Berlinale 2024: „MIT EINEM TIGER SCHLAFEN“ | Kunst aus dem Körper
Maria Lassnig gehörte zu den einflussreichsten und prägendsten Künstler:innen Österreichs. Ihr Stil war dabei so einzigartig wie ihr Leben, kein Wunder, war Lassnigs Zugriff auf ihr künstlerische Schaffen tief verbunden mit dem Erspüren und Einfühlen in ihren Körper. Auf der Berlinale 2024 präsentierte die Filmemacherin Anja Salomonowitz nun eine zutiefst fesselnde, fast immerive Annäherung an diese außergewöhnliche Kunstschaffende: MIT EINEM TIGER SCHLAFEN
95 Jahre Künstlerinnenleben in einem Film – Filmemacherin Anja Salomonowitz und Darstellerin Birgit Minichmayr stellen in ihrem MIT EINEM TIGER SCHLAFEN etwas Beeindruckendes an: Sie ziehen gleich drei Bewegungen individueller Emanzipation parallel, um eine faszinierende Persönlichkeit für die Leinwand lebendig zu machen.

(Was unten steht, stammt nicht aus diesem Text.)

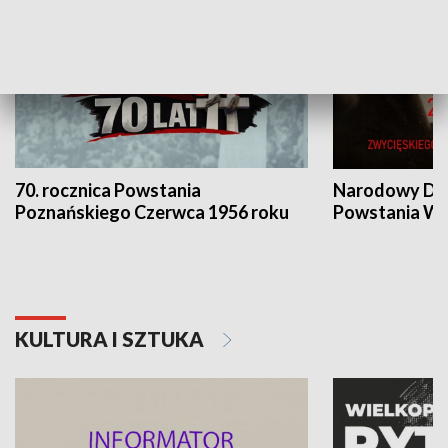
70. rocznica Powstania
Narodowy Dzi
Poznańskiego Czerwca 1956 roku
Powstania Wi
KULTURA I SZTUKA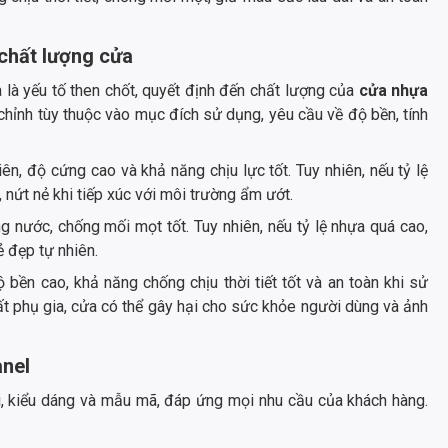
 chất lượng cửa
a là yếu tố then chốt, quyết định đến chất lượng của
cửa nhựa
chỉnh tùy thuộc vào mục đích sử dụng, yêu cầu về độ bền, tính
ên, độ cứng cao và khả năng chịu lực tốt. Tuy nhiên, nếu tỷ lệ
 nứt nẻ khi tiếp xúc với môi trường ẩm ướt.
 nước, chống mối mọt tốt. Tuy nhiên, nếu tỷ lệ nhựa quá cao,
ẻ đẹp tự nhiên.
 bền cao, khả năng chống chịu thời tiết tốt và an toàn khi sử
ất phụ gia, cửa có thể gây hại cho sức khỏe người dùng và ảnh
anel
, kiểu dáng và mẫu mã, đáp ứng mọi nhu cầu của khách hàng.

MIT EINEM TIGER SCHLAFEN erzählt vom Leben der österreichischen Malerin Maria Lassnig. Wenn man so will, ist es ein Biopic, aber doch dabei irgendwie auch mehr. Zum einen wären da Lassnigs Bilder (und nicht nur die), die in steter Abfolge die Leinwand übernehmen und uns einladen, ihr Werk auch vor der biografischen Folie zu lesen.

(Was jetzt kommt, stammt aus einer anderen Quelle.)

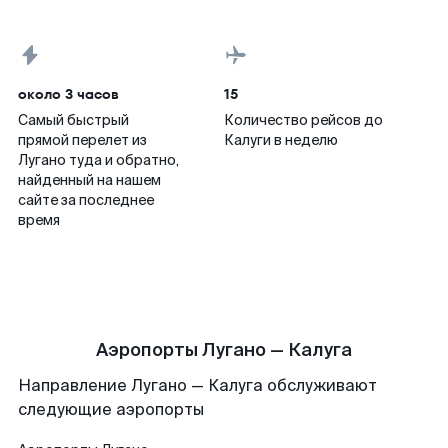
около 3 часов
15
Самый быстрый
Количество рейсов до
прямой перелет из
Калуги в неделю
Лугано туда и обратно,
найденный на нашем
сайте за последнее
время
Аэропорты Лугано — Калуга
Направление Лугано — Калуга обслуживают
следующие аэропорты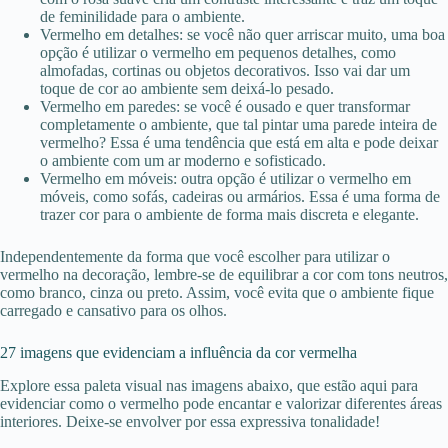
de feminilidade para o ambiente.
Vermelho em detalhes: se você não quer arriscar muito, uma boa
opção é utilizar o vermelho em pequenos detalhes, como
almofadas, cortinas ou objetos decorativos. Isso vai dar um
toque de cor ao ambiente sem deixá-lo pesado.
Vermelho em paredes: se você é ousado e quer transformar
completamente o ambiente, que tal pintar uma parede inteira de
vermelho? Essa é uma tendência que está em alta e pode deixar
o ambiente com um ar moderno e sofisticado.
Vermelho em móveis: outra opção é utilizar o vermelho em
móveis, como sofás, cadeiras ou armários. Essa é uma forma de
trazer cor para o ambiente de forma mais discreta e elegante.
Independentemente da forma que você escolher para utilizar o
vermelho na decoração, lembre-se de equilibrar a cor com tons neutros,
como branco, cinza ou preto. Assim, você evita que o ambiente fique
carregado e cansativo para os olhos.
27 imagens que evidenciam a influência da cor vermelha
Explore essa paleta visual nas imagens abaixo, que estão aqui para
evidenciar como o vermelho pode encantar e valorizar diferentes áreas
interiores. Deixe-se envolver por essa expressiva tonalidade!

MIT EINEM TIGER SCHLAFEN: Vor der leeren Leinwand stehend – das gibt keine Kunst | Foto: Coop99 Filmproduktion/IFB 2024 |
Zum anderen schwenkt die filmische Erzählung wiederholt und mitten in einer Szene plötzlich ins Dokumentarische, und Zeitzeugen oder Nachfahren von Zeitzeugen übernehmen für einen Moment die Szenerie und die Erzählung dessen, was sich einst zugetragen hat. Salomonowitz und Minichmayr verdichten Lassnigs langes Leben (94 Jahre) und Schaffen dabei im Grunde zu drei zentralen Aspekten: das Patriarchat, das Matriarchat und das Ich.
Mann
„Eine Frau muss dreimal so hart arbeiten, nur weil sie eine Frau ist.“
Maria Lassnig war in Österreich in vielen künstlerischen Dingen die erste Frau, was umgekehrt bedeutet, dass die Männer beherrschend in der Kunstszene des Landes (und nicht nur dieses) waren.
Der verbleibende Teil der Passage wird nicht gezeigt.